** start of INPUT FOR THIS TASK **
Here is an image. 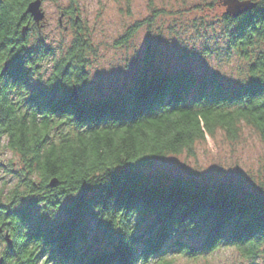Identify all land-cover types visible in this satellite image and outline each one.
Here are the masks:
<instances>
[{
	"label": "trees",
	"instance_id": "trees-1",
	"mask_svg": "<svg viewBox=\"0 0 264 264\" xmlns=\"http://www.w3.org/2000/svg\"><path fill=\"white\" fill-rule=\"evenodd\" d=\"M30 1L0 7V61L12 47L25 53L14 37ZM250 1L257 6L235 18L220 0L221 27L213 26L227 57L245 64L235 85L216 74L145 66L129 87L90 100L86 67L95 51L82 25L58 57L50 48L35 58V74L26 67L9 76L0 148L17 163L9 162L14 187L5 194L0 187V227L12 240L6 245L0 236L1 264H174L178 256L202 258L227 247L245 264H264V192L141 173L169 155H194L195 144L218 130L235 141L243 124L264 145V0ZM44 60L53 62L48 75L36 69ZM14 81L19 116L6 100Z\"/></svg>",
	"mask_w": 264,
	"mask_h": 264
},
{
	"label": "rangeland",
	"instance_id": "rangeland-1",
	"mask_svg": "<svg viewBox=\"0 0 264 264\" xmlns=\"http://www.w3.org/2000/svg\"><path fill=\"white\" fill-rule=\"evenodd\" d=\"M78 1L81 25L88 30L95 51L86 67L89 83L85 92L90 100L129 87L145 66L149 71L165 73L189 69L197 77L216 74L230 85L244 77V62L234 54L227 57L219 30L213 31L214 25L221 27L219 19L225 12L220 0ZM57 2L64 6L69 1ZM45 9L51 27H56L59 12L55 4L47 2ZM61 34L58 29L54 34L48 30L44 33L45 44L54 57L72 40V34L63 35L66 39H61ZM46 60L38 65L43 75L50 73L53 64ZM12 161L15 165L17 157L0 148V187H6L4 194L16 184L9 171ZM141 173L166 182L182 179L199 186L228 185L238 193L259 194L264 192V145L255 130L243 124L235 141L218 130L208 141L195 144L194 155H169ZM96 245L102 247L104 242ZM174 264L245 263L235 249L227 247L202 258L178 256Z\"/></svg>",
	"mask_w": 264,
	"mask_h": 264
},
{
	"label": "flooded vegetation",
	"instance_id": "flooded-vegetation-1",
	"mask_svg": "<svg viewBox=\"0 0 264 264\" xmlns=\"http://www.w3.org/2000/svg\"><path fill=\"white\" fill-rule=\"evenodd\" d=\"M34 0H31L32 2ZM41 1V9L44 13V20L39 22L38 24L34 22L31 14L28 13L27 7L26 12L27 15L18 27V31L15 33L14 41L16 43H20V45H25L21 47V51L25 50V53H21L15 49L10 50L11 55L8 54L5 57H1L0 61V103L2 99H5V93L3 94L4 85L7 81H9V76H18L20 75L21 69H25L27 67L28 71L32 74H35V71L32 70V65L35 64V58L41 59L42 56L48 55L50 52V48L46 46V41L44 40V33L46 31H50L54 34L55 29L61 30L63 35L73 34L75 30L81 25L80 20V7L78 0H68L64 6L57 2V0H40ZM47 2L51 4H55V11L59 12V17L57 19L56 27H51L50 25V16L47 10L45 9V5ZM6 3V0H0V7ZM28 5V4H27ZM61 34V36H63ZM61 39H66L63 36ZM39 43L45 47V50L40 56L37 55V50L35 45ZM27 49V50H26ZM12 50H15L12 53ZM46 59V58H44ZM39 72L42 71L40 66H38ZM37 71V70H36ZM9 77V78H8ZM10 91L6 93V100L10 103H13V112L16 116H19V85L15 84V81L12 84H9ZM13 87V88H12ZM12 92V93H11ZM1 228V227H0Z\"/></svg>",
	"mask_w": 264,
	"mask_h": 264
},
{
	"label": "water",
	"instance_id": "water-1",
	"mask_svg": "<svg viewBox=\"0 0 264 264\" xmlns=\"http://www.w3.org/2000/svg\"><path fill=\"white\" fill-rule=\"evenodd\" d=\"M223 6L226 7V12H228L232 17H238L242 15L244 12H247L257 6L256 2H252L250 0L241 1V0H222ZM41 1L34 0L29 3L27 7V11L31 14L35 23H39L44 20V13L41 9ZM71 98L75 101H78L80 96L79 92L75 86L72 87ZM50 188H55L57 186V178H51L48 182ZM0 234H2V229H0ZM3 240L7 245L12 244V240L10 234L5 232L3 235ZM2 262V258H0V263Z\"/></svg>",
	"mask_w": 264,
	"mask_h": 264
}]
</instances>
** end of INPUT FOR THIS TASK **
Return every line of the entries above that contains the string "vegetation".

• _RESULT OF THIS TASK_:
	"label": "flooded vegetation",
	"instance_id": "flooded-vegetation-1",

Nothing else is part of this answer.